Implications of widespread mammography screening remain controversial, and major health organizations in the US adopt different guidelines reflecting significant variations in actual practice. Literature suggests that implementation of routine screening over the past 30 years has incurred less benefit and more harms than is formerly believed.

The classical approach to setting guidelines is based on the statistical paradigm of Type-I and Type-II errors, seeking to find an evidence-based balance between sensitivity (and thus the risk of false positives) and specificity (and the risk of false negatives), given the costs and benefits of different outcomes.

Clearly, however, a wide range of other considerations play important roles in determining both the formal guidelines and how these are implemented, interpreted and acted upon by providers, payers, patient advocacy groups, and other stakeholders and actors. Science and scientific evidence, including the processes that generate evidence, are embedded in and not independent of a social, economic and political system.

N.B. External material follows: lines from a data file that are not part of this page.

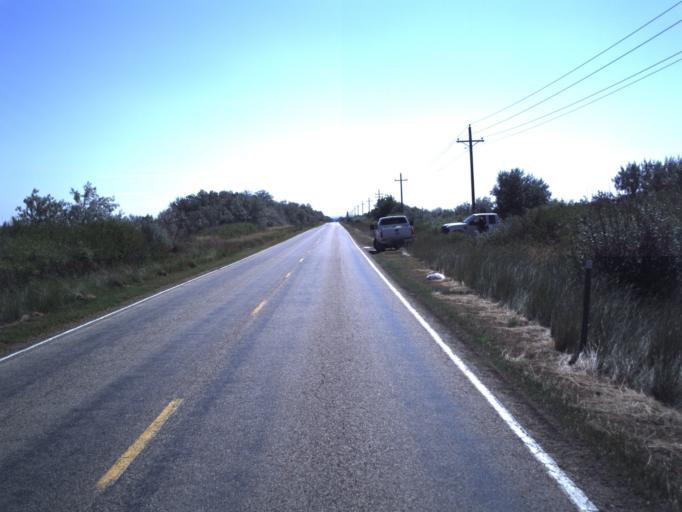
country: US
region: Utah
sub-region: Duchesne County
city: Roosevelt
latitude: 40.2580
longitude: -110.1943
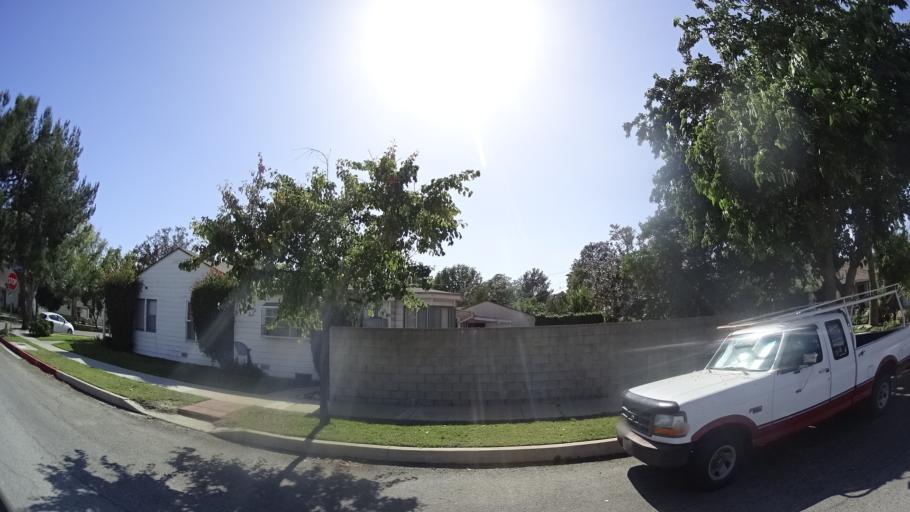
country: US
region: California
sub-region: Los Angeles County
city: North Hollywood
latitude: 34.1703
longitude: -118.3583
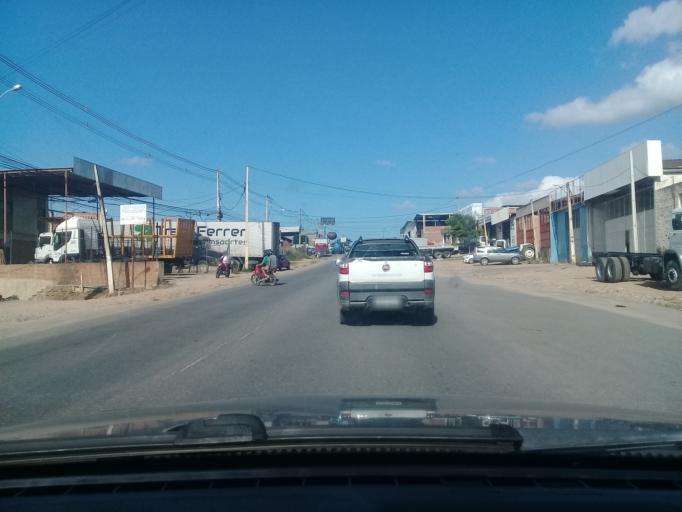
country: BR
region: Pernambuco
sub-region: Vitoria De Santo Antao
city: Vitoria de Santo Antao
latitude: -8.1144
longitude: -35.2810
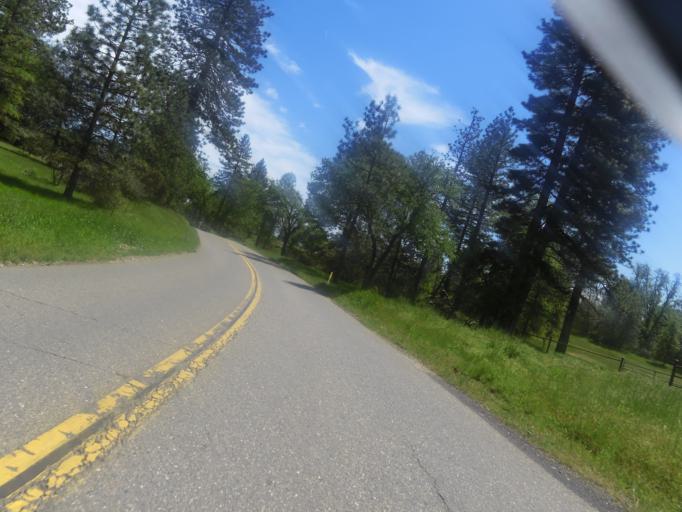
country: US
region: California
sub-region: Mariposa County
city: Midpines
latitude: 37.5123
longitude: -119.8284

In this study we develop the first explicit and integrated, broad boundary feedback theory around the dynamics of health screening. The theory we develop includes a decision-theoretic core around the costs and benefits of screening including the fundamental tradeoff between sensitivity and specificity. It also includes some of the sociopolitical feedbacks that condition formal guidelines, public perception, and the actual practice. To provide context, we use the mammography case as the motivating example, but our model is generic enough to be applicable to other contexts of population health screening, such as the prostate-specific antigen (PSA) screening.

Our model is tightly grounded in empirical evidence base, and we use a mix of qualitative/quantitative methods and mainly system dynamics to explain the dynamic nature of the medical screening problem within the US context. This study is part of my PhD dissertation and funded by MIT.